Debt Management Credit Counseling

Debt management credit counseling services can help you get out of debt quickly.  Each person’s debt situation is unique; some have more debt, some less. The companies that you have debt through and the type of debt you have also play a role in how long it will take you to get out of debt.  One of the most important determinants of how long it will take you to get out of debt using consumer credit counseling services is your willingness to stick with a plan.

Ultimately, you will need to pay off your creditors and you will need to work to achieve the goals you have by cutting back and no longer using credit.  Doing so will help you to get out of debt.  Most people can use debt management to get out of debt within 2 to 3 years.  You will know how long it will take you once you meet with a debt counselor and work with them to set up the process.

What Is Debt Management?

Debt management is a third party organization that works between you and your creditors.  These companies only work with credit card companies, personal lenders and other unsecured types of debt.  In most cases, car loans and mortgages do not qualify for debt counseling services because they are backed by the assets.  If you cannot pay those debts, the lender will collect the assets from you, sell them and apply the assets to the amount of money you owe on them.  For this reason, only unsecured debt can be used in debt management services.

Professionally trained and educated individuals who are able to work with you to find a solution offer credit counseling services.  That solution is different for every person.  The goal is to come to a consensus with your current lenders.  What do they want you to pay and how much will you pay?  Often times, the counselor working for you will be able to get results from the lenders that you would not be able to get when you work with them yourself.  Because of professional relationships between the counselors and the credit companies, solutions are found in nearly all cases.

Those solutions can be a number of things including: Reducing your interest rate; sometimes the debt management counselor is able to get your interest rate down to 0%, which will help you to pay off your debt faster. Reducing the amount of money you owe; by working with the credit company, the counselor may get fees, interest charges and excessive membership costs removed from the balance you owe, again reducing the amount you have to pay. Reducing the amount of money you must pay monthly; the amount you pay will be based on the amount you can afford to pay, and within the limits the credit lender offers. Counselors can get monthly payments reduced significantly. Reduce the amount of calls you get from lenders for missing payments or over the limits; once the lenders know you are working with a debt management company, they are able to work with you and therefore stop calling your home.

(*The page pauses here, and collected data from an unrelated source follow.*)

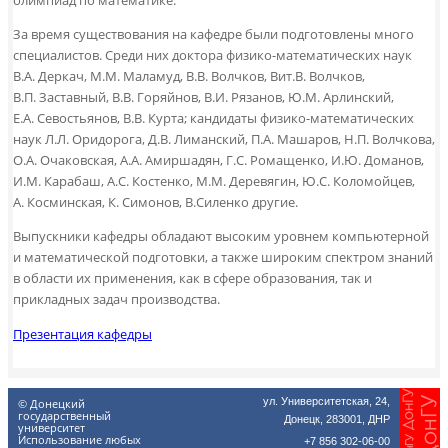
За время существования на кафедре были подготовлены много
специалистов. Среди них доктора физико-математических наук
В.А. Деркач, М.М. Маламуд, В.В. Волчков, Вит.В. Волчков,
В.П. Заставный, В.В. Горяйнов, В.И. Рязанов, Ю.М. Арлинский,
Е.А. Севостьянов, В.В. Курта; кандидаты физико-математических
наук Л.Л. Оридорога, Д.В. Лиманский, П.А. Машаров, Н.П. Волчкова,
О.А. Очаковская, А.А. Амиршадян, Г.С. Ромащенко, И.Ю. Доманов,
И.М. Карабаш, А.С. Костенко, М.М. Деревягин, Ю.С. Коломойцев,
А. Косминская, К. Симонов, В.Силенко другие.
Выпускники кафедры обладают высоким уровнем компьютерной
и математической подготовки, а также широким спектром знаний
в области их применения, как в сфере образования, так и
прикладных задач производства.
Презентация кафедры
ул. Университетская, 24,
© Донецкий
государственный
Донецк, 283001, ДНР
университет
Использование любых
+7 856 302-06-00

Often times, lenders you owe to will be willing to work with the credit counselor because they know the next step is bankruptcy.  If you file for bankruptcy, what will the outcome be for the lender?  In most cases, they will be unable to collect on the debt at all, which will cost them money in the long run.  Therefore, if you are taking steps to better manage your debt through management companies like this, it is often beneficial to both parties involved to make it work.